◆ Exercise directions
Could you copy the records below exactly, leaving out any pictures?

BEGIN Records to use

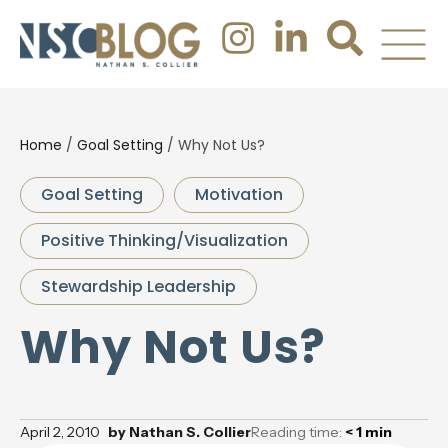
Home
/
Goal Setting
/
Why Not Us?
Goal Setting
Motivation
Positive Thinking/Visualization
Stewardship Leadership
Why Not Us?
April 2, 2010
by
Nathan S. Collier
Reading time:
< 1
min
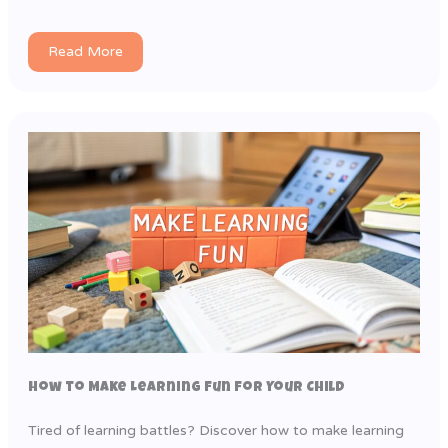
Read More
How to Make Learning Fun for Your Child
Tired of learning battles? Discover how to make learning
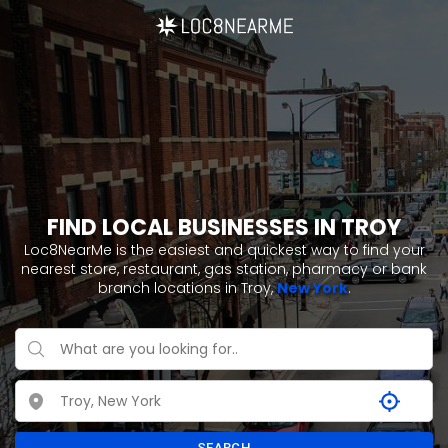
FIND LOCAL BUSINESSES IN TROY
Loc8NearMe is the easiest and quickest way to find your
nearest store, restaurant, gas station, pharmacy or bank
branch locations in Troy,
New York
.
SEARCH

END Records to use

◆ Output below
Home
/
Goal Setting
/
Why Not Us?
Goal Setting
Motivation
Positive Thinking/Visualization
Stewardship Leadership
Why Not Us?
April 2, 2010
by
Nathan S. Collier
Reading time:
< 1
min
Read More
How to Make Learning Fun for Your Child
Tired of learning battles? Discover how to make learning
FIND LOCAL BUSINESSES IN TROY
Loc8NearMe is the easiest and quickest way to find your
nearest store, restaurant, gas station, pharmacy or bank
branch locations in Troy,
New York
.
SEARCH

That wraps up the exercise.